A January 2010 dispatch from US Ambassador to Afghanistan Karl Eikenberry published this year by WikiLeaks was sceptical of the reintegration programme.

After lavishing praised on Stanekzai as ‘a talented individual and open interlocutor,’ Eikenberry cautioned that ‘much work (is) needed to (be) carried out, including development of a communications strategy, engagement with clerical leaders and a plan for engagement with the government of Pakistan.’

Eikenberry also warned that the money associated with reintegration risked ‘creating perverse incentives, short-changing individuals and communities that have not fed the insurgency.’ He also highlighted the ‘potential for a lack of coordination with other governance and development initiatives targeting the same areas.’

The latter risk helps explain why, by March 2011, the reintegration process has apparently achieved virtually nothing. There have been no reports of insurgents laying down their arms in meaningful numbers. In Logar, a key agricultural province just south of Kabul and a major base for insurgent attacks on the capital, one US Army officer specializing in ‘information operations’—that is, propaganda and other persuasion techniques—was aware of just a single reintegrated insurgent.

US Army Lt.
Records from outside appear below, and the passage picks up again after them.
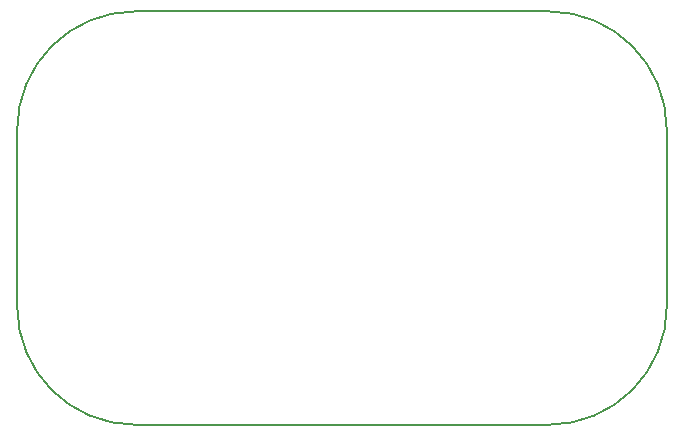
<source format=gbr>
%TF.GenerationSoftware,KiCad,Pcbnew,6.0.11-2627ca5db0~126~ubuntu22.04.1*%
%TF.CreationDate,2023-02-28T17:01:24-05:00*%
%TF.ProjectId,canbus-ds1820,63616e62-7573-42d6-9473-313832302e6b,1.0*%
%TF.SameCoordinates,Original*%
%TF.FileFunction,Profile,NP*%
%FSLAX46Y46*%
G04 Gerber Fmt 4.6, Leading zero omitted, Abs format (unit mm)*
G04 Created by KiCad (PCBNEW 6.0.11-2627ca5db0~126~ubuntu22.04.1) date 2023-02-28 17:01:24*
%MOMM*%
%LPD*%
G01*
G04 APERTURE LIST*
%TA.AperFunction,Profile*%
%ADD10C,0.150000*%
%TD*%
G04 APERTURE END LIST*
D10*
%TO.C,BOARD*%
X64991268Y-68617468D02*
X99991268Y-68617468D01*
X109991268Y-78617468D02*
X109991268Y-93617468D01*
X54991268Y-78617468D02*
X54991268Y-93617468D01*
X64991268Y-103617468D02*
X99991268Y-103617468D01*
X99991268Y-103617468D02*
G75*
G03*
X109991268Y-93617468I2J9999998D01*
G01*
X54991262Y-93617468D02*
G75*
G03*
X64991268Y-103617468I10000008J8D01*
G01*
X109991272Y-78617468D02*
G75*
G03*
X99991268Y-68617468I-10000002J-2D01*
G01*
X64991268Y-68617468D02*
G75*
G03*
X54991268Y-78617468I-1J-9999999D01*
G01*
%TD*%
M02*

</source>
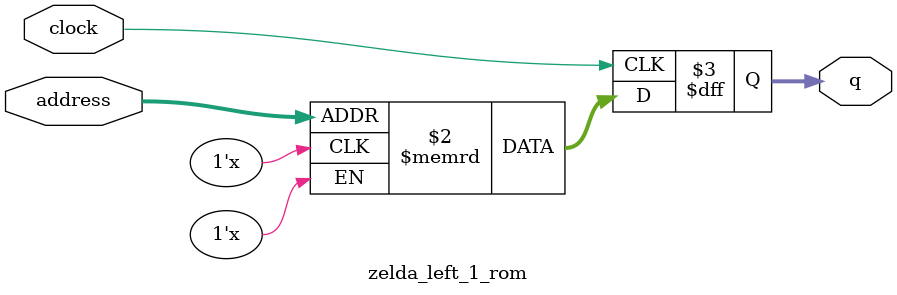
<source format=sv>
module zelda_left_1_rom (
	input logic clock,
	input logic [9:0] address,
	output logic [3:0] q
);

logic [3:0] memory [0:1023] /* synthesis ram_init_file = "./zelda_left_1/zelda_left_1.mif" */;

always_ff @ (posedge clock) begin
	q <= memory[address];
end

endmodule

</source>
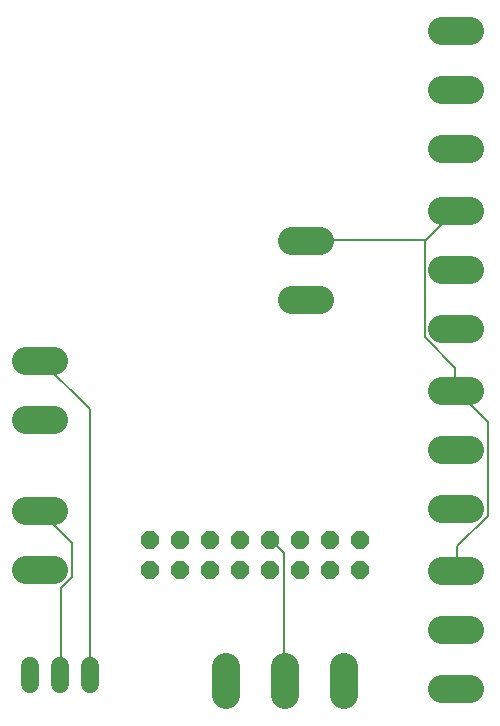
<source format=gbl>
G75*
%MOIN*%
%OFA0B0*%
%FSLAX25Y25*%
%IPPOS*%
%LPD*%
%AMOC8*
5,1,8,0,0,1.08239X$1,22.5*
%
%ADD10C,0.09370*%
%ADD11OC8,0.06000*%
%ADD12C,0.06000*%
%ADD13C,0.00600*%
D10*
X0017213Y0058827D02*
X0026583Y0058827D01*
X0026583Y0078512D02*
X0017213Y0078512D01*
X0017213Y0108827D02*
X0026583Y0108827D01*
X0026583Y0128512D02*
X0017213Y0128512D01*
X0083984Y0026583D02*
X0083984Y0017213D01*
X0103669Y0017213D02*
X0103669Y0026583D01*
X0123354Y0026583D02*
X0123354Y0017213D01*
X0155756Y0018984D02*
X0165126Y0018984D01*
X0165126Y0038669D02*
X0155756Y0038669D01*
X0155756Y0058354D02*
X0165126Y0058354D01*
X0165126Y0078984D02*
X0155756Y0078984D01*
X0155756Y0098669D02*
X0165126Y0098669D01*
X0165126Y0118354D02*
X0155756Y0118354D01*
X0155756Y0138984D02*
X0165126Y0138984D01*
X0165126Y0158669D02*
X0155756Y0158669D01*
X0155756Y0178354D02*
X0165126Y0178354D01*
X0165126Y0198984D02*
X0155756Y0198984D01*
X0155756Y0218669D02*
X0165126Y0218669D01*
X0165126Y0238354D02*
X0155756Y0238354D01*
X0115126Y0168512D02*
X0105756Y0168512D01*
X0105756Y0148827D02*
X0115126Y0148827D01*
D11*
X0118669Y0068669D03*
X0118669Y0058669D03*
X0128669Y0058669D03*
X0128669Y0068669D03*
X0108669Y0068669D03*
X0108669Y0058669D03*
X0098669Y0058669D03*
X0098669Y0068669D03*
X0088669Y0068669D03*
X0088669Y0058669D03*
X0078669Y0058669D03*
X0078669Y0068669D03*
X0068669Y0068669D03*
X0068669Y0058669D03*
X0058669Y0058669D03*
X0058669Y0068669D03*
D12*
X0018669Y0026669D02*
X0018669Y0020669D01*
X0028669Y0020669D02*
X0028669Y0026669D01*
X0038669Y0026669D02*
X0038669Y0020669D01*
D13*
X0038669Y0023669D02*
X0038469Y0024069D01*
X0038469Y0112269D01*
X0022269Y0128469D01*
X0021898Y0128512D01*
X0021898Y0078512D02*
X0022269Y0078069D01*
X0032469Y0067869D01*
X0032469Y0056469D01*
X0028869Y0052869D01*
X0028869Y0024069D01*
X0028669Y0023669D01*
X0098669Y0068669D02*
X0099069Y0068469D01*
X0103269Y0064269D01*
X0103269Y0022269D01*
X0103669Y0021898D01*
X0160441Y0058354D02*
X0160869Y0058869D01*
X0160869Y0066669D01*
X0171069Y0076869D01*
X0171069Y0108069D01*
X0160869Y0118269D01*
X0160441Y0118354D01*
X0160269Y0118869D01*
X0160269Y0126069D01*
X0150069Y0136269D01*
X0150069Y0168669D01*
X0110469Y0168669D01*
X0110441Y0168512D01*
X0150069Y0168669D02*
X0150669Y0168669D01*
X0160269Y0178269D01*
X0160441Y0178354D01*
M02*

</source>
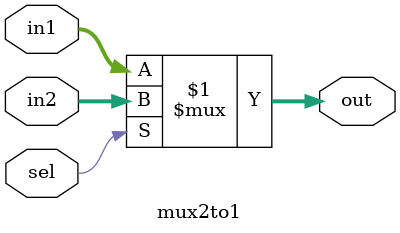
<source format=v>
module mux2to1 #(parameter n =32)(input sel,input[n-1:0] in1,in2,output[n-1:0] out);
	assign out=sel?in2:in1;
endmodule

</source>
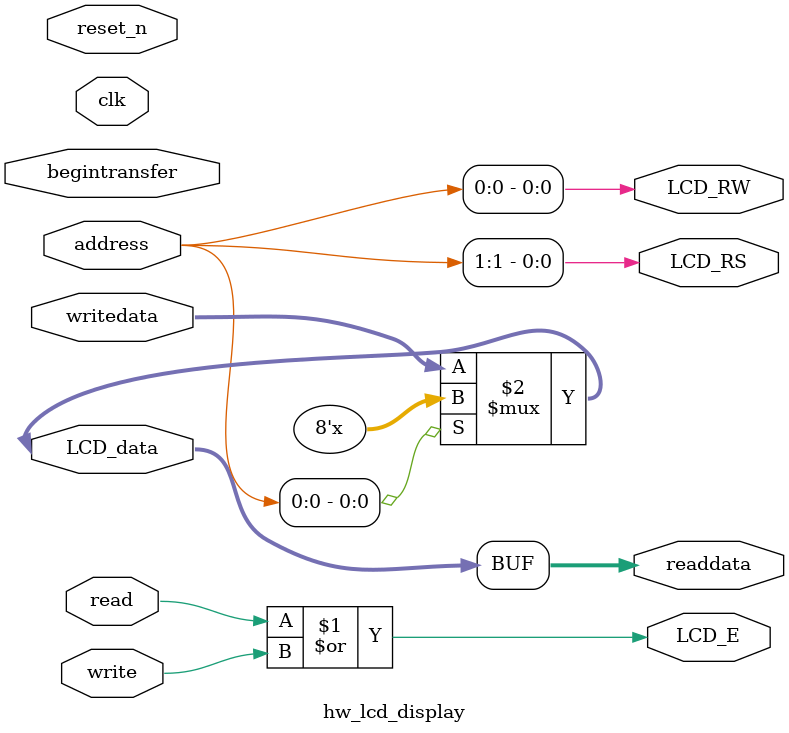
<source format=v>

`timescale 1ns / 1ps
// synthesis translate_on

// turn off superfluous verilog processor warnings 
// altera message_level Level1 
// altera message_off 10034 10035 10036 10037 10230 10240 10030 

module hw_lcd_display (
                        // inputs:
                         address,
                         begintransfer,
                         clk,
                         read,
                         reset_n,
                         write,
                         writedata,

                        // outputs:
                         LCD_E,
                         LCD_RS,
                         LCD_RW,
                         LCD_data,
                         readdata
                      )
;

  output           LCD_E;
  output           LCD_RS;
  output           LCD_RW;
  inout   [  7: 0] LCD_data;
  output  [  7: 0] readdata;
  input   [  1: 0] address;
  input            begintransfer;
  input            clk;
  input            read;
  input            reset_n;
  input            write;
  input   [  7: 0] writedata;

  wire             LCD_E;
  wire             LCD_RS;
  wire             LCD_RW;
  wire    [  7: 0] LCD_data;
  wire    [  7: 0] readdata;
  assign LCD_RW = address[0];
  assign LCD_RS = address[1];
  assign LCD_E = read | write;
  assign LCD_data = (address[0]) ? {8{1'bz}} : writedata;
  assign readdata = LCD_data;
  //control_slave, which is an e_avalon_slave

endmodule


</source>
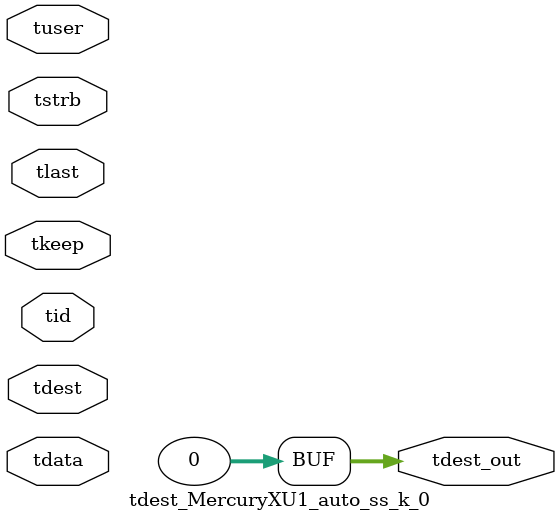
<source format=v>


`timescale 1ps/1ps

module tdest_MercuryXU1_auto_ss_k_0 #
(
parameter C_S_AXIS_TDATA_WIDTH = 32,
parameter C_S_AXIS_TUSER_WIDTH = 0,
parameter C_S_AXIS_TID_WIDTH   = 0,
parameter C_S_AXIS_TDEST_WIDTH = 0,
parameter C_M_AXIS_TDEST_WIDTH = 32
)
(
input  [(C_S_AXIS_TDATA_WIDTH == 0 ? 1 : C_S_AXIS_TDATA_WIDTH)-1:0     ] tdata,
input  [(C_S_AXIS_TUSER_WIDTH == 0 ? 1 : C_S_AXIS_TUSER_WIDTH)-1:0     ] tuser,
input  [(C_S_AXIS_TID_WIDTH   == 0 ? 1 : C_S_AXIS_TID_WIDTH)-1:0       ] tid,
input  [(C_S_AXIS_TDEST_WIDTH == 0 ? 1 : C_S_AXIS_TDEST_WIDTH)-1:0     ] tdest,
input  [(C_S_AXIS_TDATA_WIDTH/8)-1:0 ] tkeep,
input  [(C_S_AXIS_TDATA_WIDTH/8)-1:0 ] tstrb,
input                                                                    tlast,
output [C_M_AXIS_TDEST_WIDTH-1:0] tdest_out
);

assign tdest_out = {1'b0};

endmodule


</source>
Col. William Chlebowski, commanding forces in part of Logar, also knew of just one attempt at reintegration—and an unsuccessful one, at that. ‘We had a bad dude,’ Chlebowski recalls. ‘The shura (local council) said he swore he wouldn’t do bad things.’

The shura’s claim seemed dubious, Chlebowski says. All the same, he and his men ‘just wanted to see if it would work.’ The Americans were prepared to receive the former insurgent according to the guidelines outlined in the ISAF handout. Proscribed steps include: interviewing the former combatant, registering him in a nationwide database, and helping connect him with the Afghan officials who will oversee his transition back to peaceful life.

But all that preparation was for nothing. ‘The shura never brought him in,’ Chlebowski admits.

The information-operations officer suggested one explanation for the lack of reintegration—and it’s identical to one of the concerns Eikenberry raised in his dispatch. While Stanekzai is apparently serious about the reintegration programme, his personal commitment hasn’t translated into the broad range of complex processes necessary to make reintegration actually work.